When will the 600,000 invisible illegal immigrants go back home?
February 20, 2019
When Mr. Salvini won his seat in Viminale – a big building in Rome, near Termini station, home of Italian Ministry of Interior – one of his first actions was that of shouting from a roof – wearing his “sweater of the day” – that he would clean Italy out of the 600,000 illegal immigrants living in the country.
Some months later, he changed his forecast and stated that “it would take years to send all those people away”. An unbelievable statement which contradicted the other Salvini, the one fighting, wearing a sweater, standing on a roof.
No one noticed this contradiction. Few people teased about him. The sole important leader remembering about these facts was Mr. Berlusconi, who, some weeks ago, proving to have an excellent memory for an eighty-year old person, said: “But Salvini, he should have sent them away, shouldn’t he? We will make him remember it soon, unless he brings down the government…”. That means: “if he stays with us, we will turn a blind eye to it…”.
Now, the questions every single person should have are: “What will happen to these 600,000 invisible people? Will they really go back home, by hook or by crook?”.
Let’s try to make it clear by answering the second question: the answer is “No, we will never send them home”. Why?

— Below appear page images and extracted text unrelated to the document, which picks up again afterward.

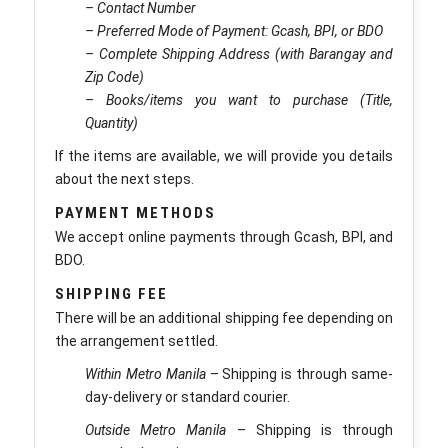
– Contact Number
– Preferred Mode of Payment: Gcash, BPI, or BDO
– Complete Shipping Address (with Barangay and
Zip Code)
– Books/items you want to purchase (Title,
Quantity)
If the items are available, we will provide you details
about the next steps.
PAYMENT METHODS
We accept online payments through Gcash, BPI, and
BDO.
SHIPPING FEE
There will be an additional shipping fee depending on
the arrangement settled.
Within Metro Manila
– Shipping is through same-
day-delivery or standard courier.
Outside Metro Manila
– Shipping is through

In 1998 I was Sottosegretario agli Interni in charge of Immigration; the countries we had an agreement about immigrants’ repatriation with were four – Tunisia, Egypt, Morocco and Nigeria. And today… the situation is the same. In other words, for 20 years nobody has been trying to rule repatriations. We have some agreements sealed by European Commission, that are, five agreements with Balkan’s area – Albania, Bosnia and Herzegovina, Macedonia, Montenegro, Serbia; three with eastern Europe – Ukraine, Russia, Moldova; four with Asian countries – Hong Kong, Macao, Sri Lanka, Pakistan. We must add the agreements with Turkey and Mali.
In 20 years, in Italy we have had ten years of right-wing governments – with Mr. Maroni and Lega Nord ruling Viminale – and nine years of Partito Democratico. They talked a lot about the matter, but they did nothing!
Another question could be: “If we had these famous agreements, would there be the chance to send these people away from Italy?”. No, it would be almost impossible, because of many reasons.
First, now Italy repatriates about some thousands illegal immigrants each year.
When an illegal immigrant is found by the police, he is taken to a consulate to have his nationality checked and confirmed. Usually, the consul doesn’t recognize the immigrant’s nationality – one less illegal person going back home. The immigrant is therefore given a “foglio di via” – a piece of paper stating that that person cannot stay in Italy and has to leave the country – which he throws away as soon as he leaves the police station.
Another example: if police catches the immigrant while he is committing a crime, they take him to prison or to a “centro di espulsione” – a place in Italy where people are taken when they have to leave the country because they have committed a crime. Even in this case the immigrant throws the “foglio di via” away, but only after some months, when he gets out of prison or of the centre.
In the past, when a prefecture understood that the immigrant was a “good person”, s/he would give him or her the Humanitarian Permit, with which the immigrant could find a job. Now Salvini and his “decreto sicurezza” eliminate this permit and so the immigrant is considered illegal and it remains so forever, becoming another invisible person – and invisible people in Italy are almost a million now.
We have two possibilities: admitting all illegal immigrants and restarting from the beginning – the so-called “powerlessness option” – or living with all these people in an uncertain situation which creates more unsafety and illegality.